The time of the chief risk officer has arrived.          

eTrust 20/20

One of the first products to make the bridge between physical and IT security comes from Computer Associates (CA) in its eTrust 20/20 system.

It monitors and analyzes employees' actions on physical and digital levels, while intelligently analyzing patterns to determine any potentially harmful behavior within the enterprise.

The software integrates data from IT sources, such as email or web access, as well as physical access facilities and security checkpoints, which it then combines and logs into a security events repository.

According to Sam Curry, CA vice-president of product management for security products, 20/20 collects and correlates security-related data and then analyzes and displays it in an intuitive interface, highlighting any suspicious behavior. "You then take all the events and data and put them into one big bucket," says Curry.

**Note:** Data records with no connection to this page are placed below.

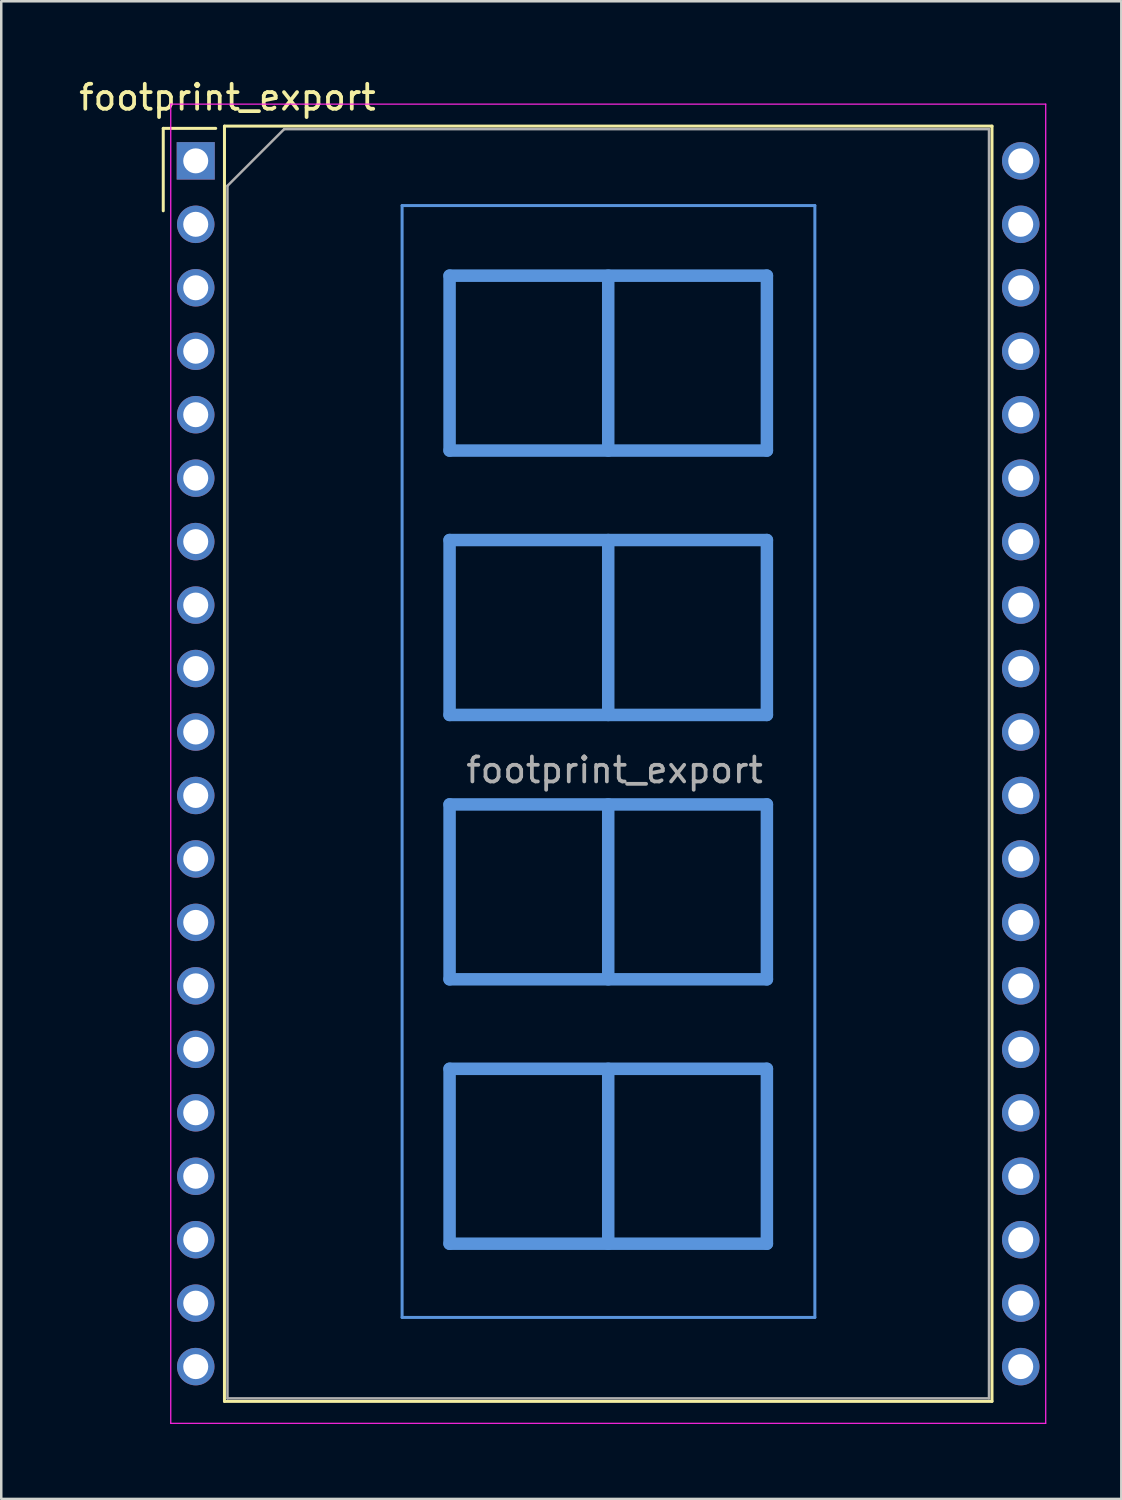
<source format=kicad_pcb>
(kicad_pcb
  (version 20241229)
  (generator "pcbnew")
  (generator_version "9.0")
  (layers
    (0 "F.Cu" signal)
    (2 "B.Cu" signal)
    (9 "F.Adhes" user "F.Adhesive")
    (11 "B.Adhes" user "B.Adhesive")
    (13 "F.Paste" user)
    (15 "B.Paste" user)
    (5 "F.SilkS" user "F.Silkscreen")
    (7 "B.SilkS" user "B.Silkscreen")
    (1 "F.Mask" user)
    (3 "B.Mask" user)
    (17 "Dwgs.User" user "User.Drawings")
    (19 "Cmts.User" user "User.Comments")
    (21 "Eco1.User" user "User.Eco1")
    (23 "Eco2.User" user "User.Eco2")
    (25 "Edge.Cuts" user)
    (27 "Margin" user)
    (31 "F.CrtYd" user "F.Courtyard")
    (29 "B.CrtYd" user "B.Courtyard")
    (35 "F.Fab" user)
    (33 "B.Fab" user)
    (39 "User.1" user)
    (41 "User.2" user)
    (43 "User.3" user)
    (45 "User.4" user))
  (footprint "footprint_export"
    (layer "F.Cu")
    (at 4.784 3.388)
    (property "Reference" "footprint_export" (at 1.27 -2.54 0) (layer "F.SilkS") (effects (font (size 1 1) (thickness 0.15))))
    (attr through_hole)
    (fp_line (start -1.3 -1.3) (end -1.3 2) (stroke (width 0.12) (type solid)) (layer "F.SilkS"))
    (fp_line (start -1.3 -1.3) (end 0.8 -1.3) (stroke (width 0.12) (type solid)) (layer "F.SilkS"))
    (fp_line (start 1.15 -1.39) (end 1.15 49.65) (stroke (width 0.12) (type solid)) (layer "F.SilkS"))
    (fp_line (start 1.15 49.65) (end 31.87 49.65) (stroke (width 0.12) (type solid)) (layer "F.SilkS"))
    (fp_line (start 31.87 -1.39) (end 1.15 -1.39) (stroke (width 0.12) (type solid)) (layer "F.SilkS"))
    (fp_line (start 31.87 49.65) (end 31.87 -1.39) (stroke (width 0.12) (type solid)) (layer "F.SilkS"))
    (fp_line (start 8.26 1.79) (end 8.26 46.29) (stroke (width 0.12) (type solid)) (layer "Cmts.User"))
    (fp_line (start 8.26 1.79) (end 24.78 1.79) (stroke (width 0.12) (type solid)) (layer "Cmts.User"))
    (fp_line (start 8.26 46.29) (end 24.78 46.29) (stroke (width 0.12) (type solid)) (layer "Cmts.User"))
    (fp_line (start 10.16 4.595) (end 22.86 4.595) (stroke (width 0.5) (type solid)) (layer "Cmts.User"))
    (fp_line (start 10.16 11.595) (end 10.16 4.595) (stroke (width 0.5) (type solid)) (layer "Cmts.User"))
    (fp_line (start 10.16 15.177) (end 22.86 15.177) (stroke (width 0.5) (type solid)) (layer "Cmts.User"))
    (fp_line (start 10.16 22.177) (end 10.16 15.177) (stroke (width 0.5) (type solid)) (layer "Cmts.User"))
    (fp_line (start 10.16 25.758) (end 22.86 25.758) (stroke (width 0.5) (type solid)) (layer "Cmts.User"))
    (fp_line (start 10.16 32.758) (end 10.16 25.758) (stroke (width 0.5) (type solid)) (layer "Cmts.User"))
    (fp_line (start 10.16 36.34) (end 22.86 36.34) (stroke (width 0.5) (type solid)) (layer "Cmts.User"))
    (fp_line (start 10.16 43.34) (end 10.16 36.34) (stroke (width 0.5) (type solid)) (layer "Cmts.User"))
    (fp_line (start 16.51 4.595) (end 16.51 11.595) (stroke (width 0.5) (type solid)) (layer "Cmts.User"))
    (fp_line (start 16.51 15.177) (end 16.51 22.177) (stroke (width 0.5) (type solid)) (layer "Cmts.User"))
    (fp_line (start 16.51 25.758) (end 16.51 32.758) (stroke (width 0.5) (type solid)) (layer "Cmts.User"))
    (fp_line (start 16.51 36.34) (end 16.51 43.34) (stroke (width 0.5) (type solid)) (layer "Cmts.User"))
    (fp_line (start 22.86 4.595) (end 22.86 11.595) (stroke (width 0.5) (type solid)) (layer "Cmts.User"))
    (fp_line (start 22.86 11.595) (end 10.16 11.595) (stroke (width 0.5) (type solid)) (layer "Cmts.User"))
    (fp_line (start 22.86 15.177) (end 22.86 22.177) (stroke (width 0.5) (type solid)) (layer "Cmts.User"))
    (fp_line (start 22.86 22.177) (end 10.16 22.177) (stroke (width 0.5) (type solid)) (layer "Cmts.User"))
    (fp_line (start 22.86 25.758) (end 22.86 32.758) (stroke (width 0.5) (type solid)) (layer "Cmts.User"))
    (fp_line (start 22.86 32.758) (end 10.16 32.758) (stroke (width 0.5) (type solid)) (layer "Cmts.User"))
    (fp_line (start 22.86 36.34) (end 22.86 43.34) (stroke (width 0.5) (type solid)) (layer "Cmts.User"))
    (fp_line (start 22.86 43.34) (end 10.16 43.34) (stroke (width 0.5) (type solid)) (layer "Cmts.User"))
    (fp_line (start 24.78 46.29) (end 24.78 1.79) (stroke (width 0.12) (type solid)) (layer "Cmts.User"))
    (fp_line (start -1 -2.27) (end 34.02 -2.27) (stroke (width 0.05) (type solid)) (layer "F.CrtYd"))
    (fp_line (start -1 50.53) (end -1 -2.27) (stroke (width 0.05) (type solid)) (layer "F.CrtYd"))
    (fp_line (start 34.02 -2.27) (end 34.02 50.53) (stroke (width 0.05) (type solid)) (layer "F.CrtYd"))
    (fp_line (start 34.02 50.53) (end -1 50.53) (stroke (width 0.05) (type solid)) (layer "F.CrtYd"))
    (fp_line (start 1.27 1) (end 3.54 -1.27) (stroke (width 0.1) (type solid)) (layer "F.Fab"))
    (fp_line (start 1.27 49.53) (end 1.27 1) (stroke (width 0.1) (type solid)) (layer "F.Fab"))
    (fp_line (start 3.54 -1.27) (end 31.75 -1.27) (stroke (width 0.1) (type solid)) (layer "F.Fab"))
    (fp_line (start 31.75 -1.27) (end 31.75 49.53) (stroke (width 0.1) (type solid)) (layer "F.Fab"))
    (fp_line (start 31.75 49.53) (end 1.27 49.53) (stroke (width 0.1) (type solid)) (layer "F.Fab"))
    (fp_text user "${REFERENCE}" (at 16.764 24.384 0) (layer "F.Fab") (effects (font (size 1 1) (thickness 0.15))))
    (pad "1" thru_hole rect (at 0 0 270) (size 1.5 1.524) (drill 1) (layers "*.Cu" "*.Mask"))
    (pad "2" thru_hole circle (at 0 2.54 270) (size 1.5 1.5) (drill 1) (layers "*.Cu" "*.Mask"))
    (pad "3" thru_hole circle (at 0 5.08 270) (size 1.5 1.5) (drill 1) (layers "*.Cu" "*.Mask"))
    (pad "4" thru_hole circle (at 0 7.62 270) (size 1.5 1.5) (drill 1) (layers "*.Cu" "*.Mask"))
    (pad "5" thru_hole circle (at 0 10.16 270) (size 1.5 1.5) (drill 1) (layers "*.Cu" "*.Mask"))
    (pad "6" thru_hole circle (at 0 12.7 270) (size 1.5 1.5) (drill 1) (layers "*.Cu" "*.Mask"))
    (pad "7" thru_hole circle (at 0 15.24 270) (size 1.5 1.5) (drill 1) (layers "*.Cu" "*.Mask"))
    (pad "8" thru_hole circle (at 0 17.78 270) (size 1.5 1.5) (drill 1) (layers "*.Cu" "*.Mask"))
    (pad "9" thru_hole circle (at 0 20.32 270) (size 1.5 1.5) (drill 1) (layers "*.Cu" "*.Mask"))
    (pad "10" thru_hole circle (at 0 22.86 270) (size 1.5 1.5) (drill 1) (layers "*.Cu" "*.Mask"))
    (pad "11" thru_hole circle (at 0 25.4 270) (size 1.5 1.5) (drill 1) (layers "*.Cu" "*.Mask"))
    (pad "12" thru_hole circle (at 0 27.94 270) (size 1.5 1.5) (drill 1) (layers "*.Cu" "*.Mask"))
    (pad "13" thru_hole circle (at 0 30.48 270) (size 1.5 1.5) (drill 1) (layers "*.Cu" "*.Mask"))
    (pad "14" thru_hole circle (at 0 33.02 270) (size 1.5 1.5) (drill 1) (layers "*.Cu" "*.Mask"))
    (pad "15" thru_hole circle (at 0 35.56 270) (size 1.5 1.5) (drill 1) (layers "*.Cu" "*.Mask"))
    (pad "16" thru_hole circle (at 0 38.1 270) (size 1.5 1.5) (drill 1) (layers "*.Cu" "*.Mask"))
    (pad "17" thru_hole circle (at 0 40.64 270) (size 1.5 1.5) (drill 1) (layers "*.Cu" "*.Mask"))
    (pad "18" thru_hole circle (at 0 43.18 270) (size 1.5 1.5) (drill 1) (layers "*.Cu" "*.Mask"))
    (pad "19" thru_hole circle (at 0 45.72 270) (size 1.5 1.5) (drill 1) (layers "*.Cu" "*.Mask"))
    (pad "20" thru_hole circle (at 0 48.26 270) (size 1.5 1.5) (drill 1) (layers "*.Cu" "*.Mask"))
    (pad "21" thru_hole circle (at 33.02 48.26 90) (size 1.5 1.5) (drill 1) (layers "*.Cu" "*.Mask"))
    (pad "22" thru_hole circle (at 33.02 45.72 90) (size 1.5 1.5) (drill 1) (layers "*.Cu" "*.Mask"))
    (pad "23" thru_hole circle (at 33.02 43.18 90) (size 1.5 1.5) (drill 1) (layers "*.Cu" "*.Mask"))
    (pad "24" thru_hole circle (at 33.02 40.64 90) (size 1.5 1.5) (drill 1) (layers "*.Cu" "*.Mask"))
    (pad "25" thru_hole circle (at 33.02 38.1 90) (size 1.5 1.5) (drill 1) (layers "*.Cu" "*.Mask"))
    (pad "26" thru_hole circle (at 33.02 35.56 270) (size 1.5 1.5) (drill 1) (layers "*.Cu" "*.Mask"))
    (pad "27" thru_hole circle (at 33.02 33.02 270) (size 1.5 1.5) (drill 1) (layers "*.Cu" "*.Mask"))
    (pad "28" thru_hole circle (at 33.02 30.48 270) (size 1.5 1.5) (drill 1) (layers "*.Cu" "*.Mask"))
    (pad "29" thru_hole circle (at 33.02 27.94 270) (size 1.5 1.5) (drill 1) (layers "*.Cu" "*.Mask"))
    (pad "30" thru_hole circle (at 33.02 25.4 270) (size 1.5 1.5) (drill 1) (layers "*.Cu" "*.Mask"))
    (pad "31" thru_hole circle (at 33.02 22.86 270) (size 1.5 1.5) (drill 1) (layers "*.Cu" "*.Mask"))
    (pad "32" thru_hole circle (at 33.02 20.32 270) (size 1.5 1.5) (drill 1) (layers "*.Cu" "*.Mask"))
    (pad "33" thru_hole circle (at 33.02 17.78 270) (size 1.5 1.5) (drill 1) (layers "*.Cu" "*.Mask"))
    (pad "34" thru_hole circle (at 33.02 15.24 270) (size 1.5 1.5) (drill 1) (layers "*.Cu" "*.Mask"))
    (pad "35" thru_hole circle (at 33.02 12.7 270) (size 1.5 1.5) (drill 1) (layers "*.Cu" "*.Mask"))
    (pad "36" thru_hole circle (at 33.02 10.16 270) (size 1.5 1.5) (drill 1) (layers "*.Cu" "*.Mask"))
    (pad "37" thru_hole circle (at 33.02 7.62 270) (size 1.5 1.5) (drill 1) (layers "*.Cu" "*.Mask"))
    (pad "38" thru_hole circle (at 33.02 5.08 270) (size 1.5 1.5) (drill 1) (layers "*.Cu" "*.Mask"))
    (pad "39" thru_hole circle (at 33.02 2.54 270) (size 1.5 1.5) (drill 1) (layers "*.Cu" "*.Mask"))
    (pad "40" thru_hole circle (at 33.02 0 270) (size 1.5 1.5) (drill 1) (layers "*.Cu" "*.Mask")))
  (gr_rect
    (start -3 -3)
    (end 41.829 56.943)
    (stroke (width 0.1) (type default))
    (fill no)
    (layer "Edge.Cuts")))
</source>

The software features both realtime and playback graphical interfaces, along with visuals that can display a company's building design and security checkpoint layout. It automatically analyzes and flags suspicious behavior, such as a sudden change of user activity or an attempt to access unauthorized resources, adds Curry. The software then applies business intelligence inference analysis against the eTrust 20/20 security events repository to determine whether a user's behavior is normal or suspicious, even if a security violation has not taken place.

"If it's normal for an employee to come in at 9 a.m. and leave at 6 p.m.," he explains, "if that person comes in at 3 a.m., there would be a score associated with that."

According to Curry, once the program is up and running, what typically takes between six and eight months would now take between ten minutes and an hour to achieve.

CA has collaborated with Pinkerton Consulting and Investigations Inc. to create some of the security policies and reports included in eTrust 20/20.